Covid pandemisi baş gösterdiğinde önüne arkasına bakmadan dayatılan aşıları yaptılar; Batı taklidi tedavi yöntemlerini uyguladılar. Ölümcül semptomlar gördüler, kalp krizlerinde artışlar yaşadılar ama aşıların mahiyetini, üretenlerin niyetlerini görmediler. İlaç şirketlerinin, aşı ve test kiti üreten finans baronlarının destek paketlerini, para hışırtılarını duydular da vatandaşın feryatlarını, çığlıklarını duymadılar. Şimdi bir çiçek hastalığı pandemisi gündemde. Özellikle Gazze’den arşa yükselen yardım çığlıklarının muhatabı olamayan iktidarlara belki can suyu olacak.

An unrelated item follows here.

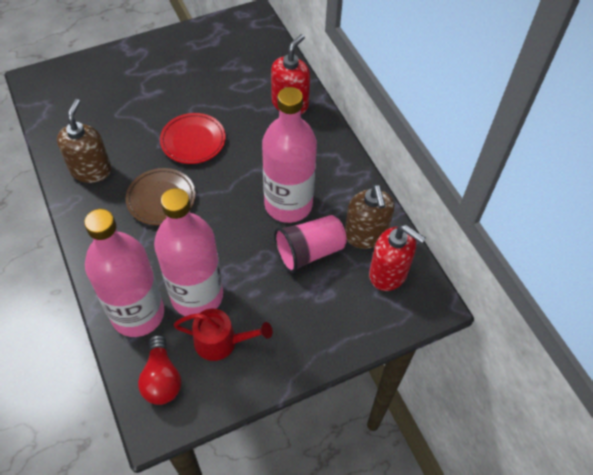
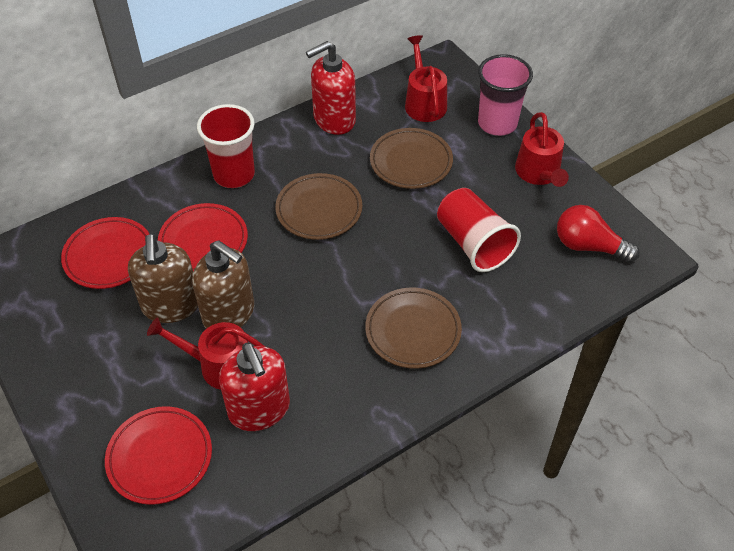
brown plate: 1 -> 3
pink bottle: 3 -> 0
red cup: 0 -> 2
red plate: 1 -> 3
red watering can: 1 -> 3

Yeni bir gündem ile Müslümanlar sessiz sedasız katledilmeye devam edecek. Günün sonunda yüzlerce danışmanı olan liderler, “Sonuçları bilemedik, anlayamadık.” diyecekler.
O halde bunca şeyi görmeyen, duymayan, bilmeyen yöneticilerin, liderlerin diyarında “üç maymunu oynamak” bedel ister. Alın size maymunlar cehenneminde “üç maymun çiçeği”.